São brasileiros que marcharam com Deus pela liberdade em 1964, mandam os filhos para fazer intercâmbio nos EUA (como se o seu povo, mr. Kevin, tivesse alguma informação cultural decente para trocar com algum de nós), vivem encastelados em condomínios luxuosos, acham que as empregadas domésticas tem que vestir uniforme e subir pelo elevador de serviço, não gostam de pretos, tocam fogo em índios, não respeitam as religiosidades afro-ameríndias, dizem que samba é coisa de gentinha, frequentam compulsivamente shoppings centers, gastam num jantar o que pagam em um mês para os empregados, vibram quando a polícia executa moradores de favelas e criam filhos enfurecidos e preconceituosos que saem de noitadas em boates da moda para surrar garotas de programa nas esquinas da cidade.


Senhor Kevin, o Congo é aqui!

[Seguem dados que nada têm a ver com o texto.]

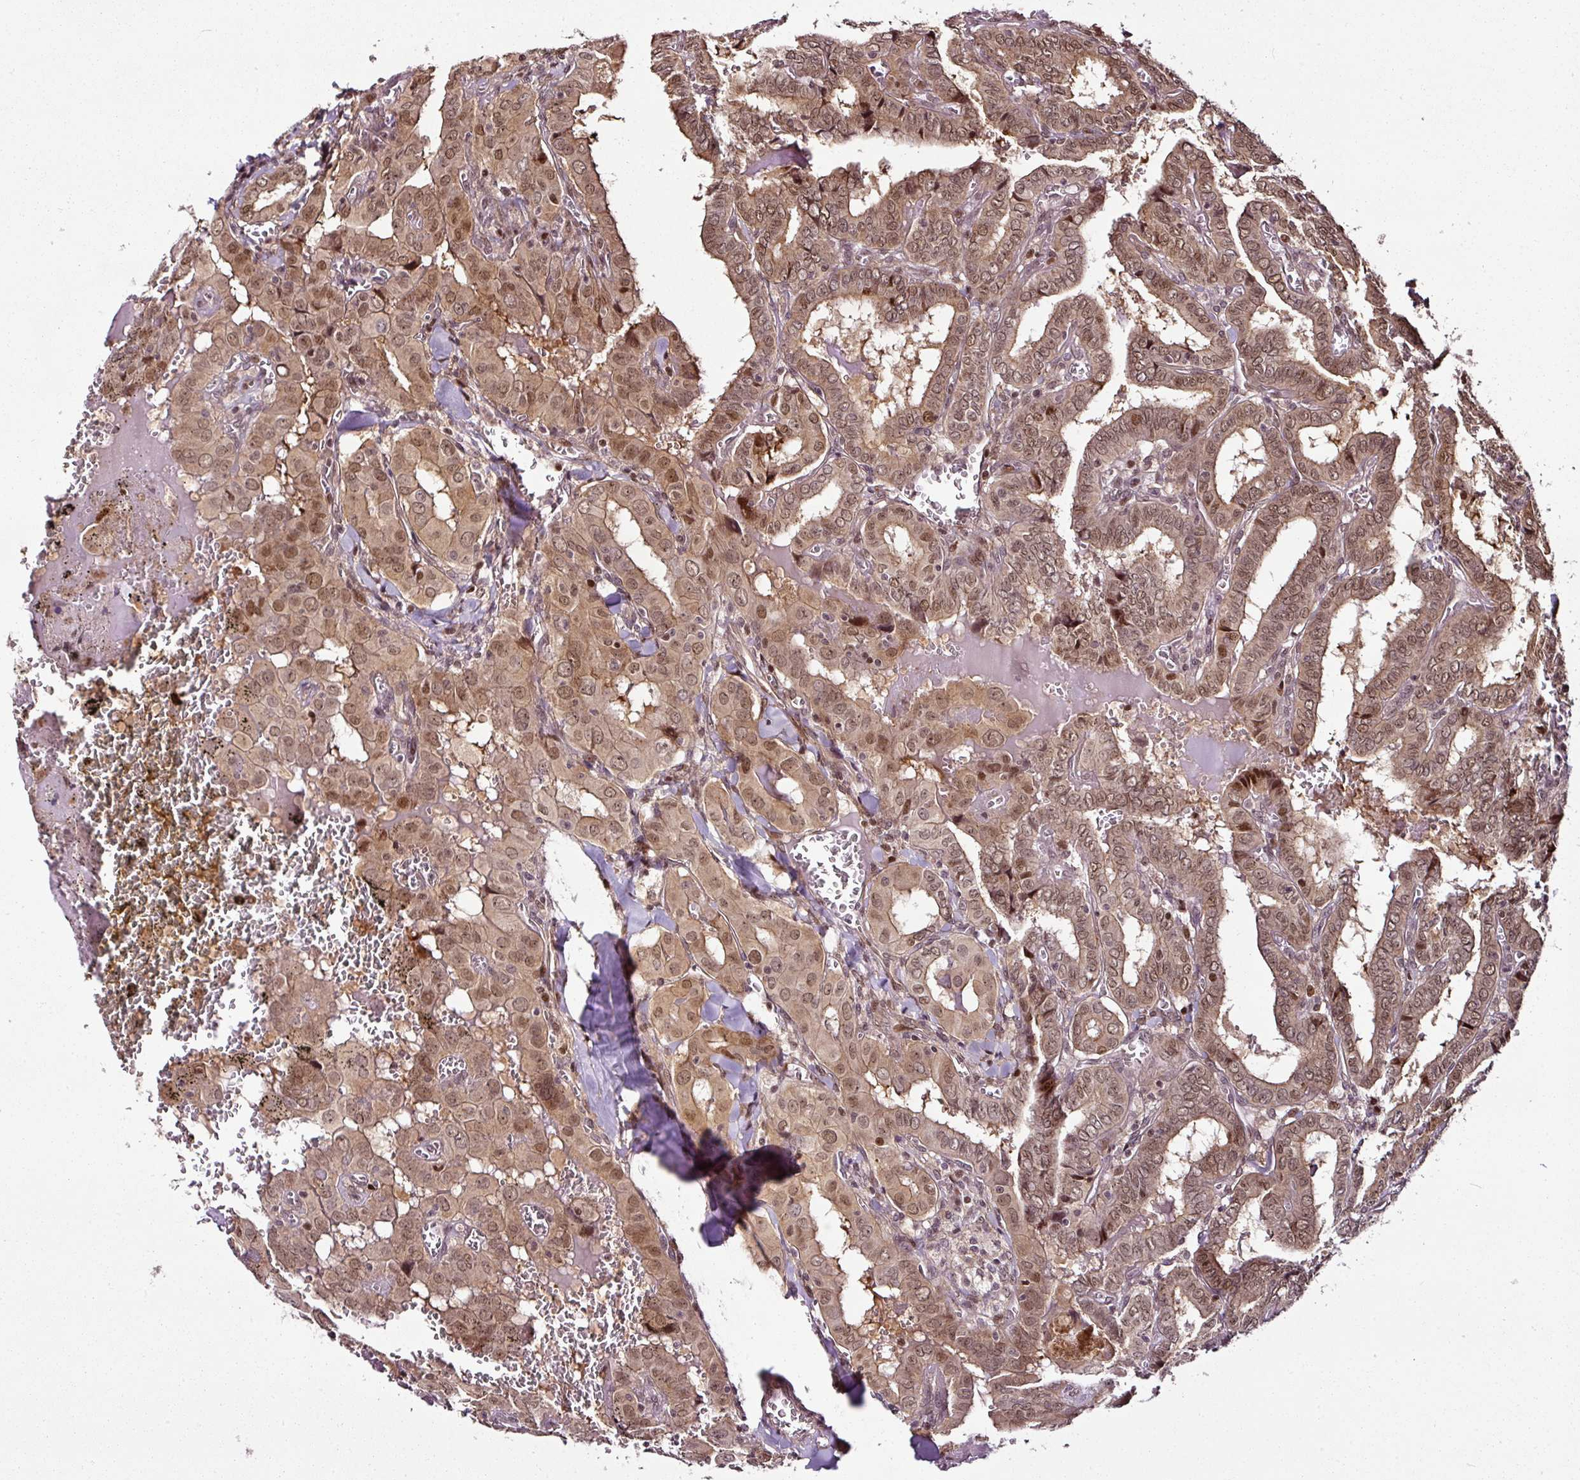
{"staining": {"intensity": "moderate", "quantity": ">75%", "location": "cytoplasmic/membranous,nuclear"}, "tissue": "thyroid cancer", "cell_type": "Tumor cells", "image_type": "cancer", "snomed": [{"axis": "morphology", "description": "Papillary adenocarcinoma, NOS"}, {"axis": "topography", "description": "Thyroid gland"}], "caption": "Immunohistochemical staining of thyroid cancer reveals medium levels of moderate cytoplasmic/membranous and nuclear expression in approximately >75% of tumor cells. (DAB (3,3'-diaminobenzidine) IHC with brightfield microscopy, high magnification).", "gene": "COPRS", "patient": {"sex": "female", "age": 72}}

O velho Congo, que revivemos nos maracatus, nos bailes de congo, nos moçambiques, na taieira, na folia de são Benedito, no candomblé de angola, nas cavalhadas, no terno-de-congo, no batuque do jongo e na dança do semba. Somos o Congo porque batemos tambor, batemos cabeça, dançamos e rezamos como lá. Somos o Congo e somos a África, porque somos o país de Zumbi, Licutam, Ganga- Zumba, Luiza Mahin, Bamboxe Obitiku , Felisberto Benzinho, Cipriano de Ogum, João da Baiana, Donga , Pixinguinha, Candeia, Mãe Senhora, Mãe Aninha, Tata Fomutinho, João Candido, Osvaldão, Marighela, Jorge Amado, Martiniano do Bomfim, Solano Trindade, Silas de Oliveira e de tantos outros heróis civilizadores.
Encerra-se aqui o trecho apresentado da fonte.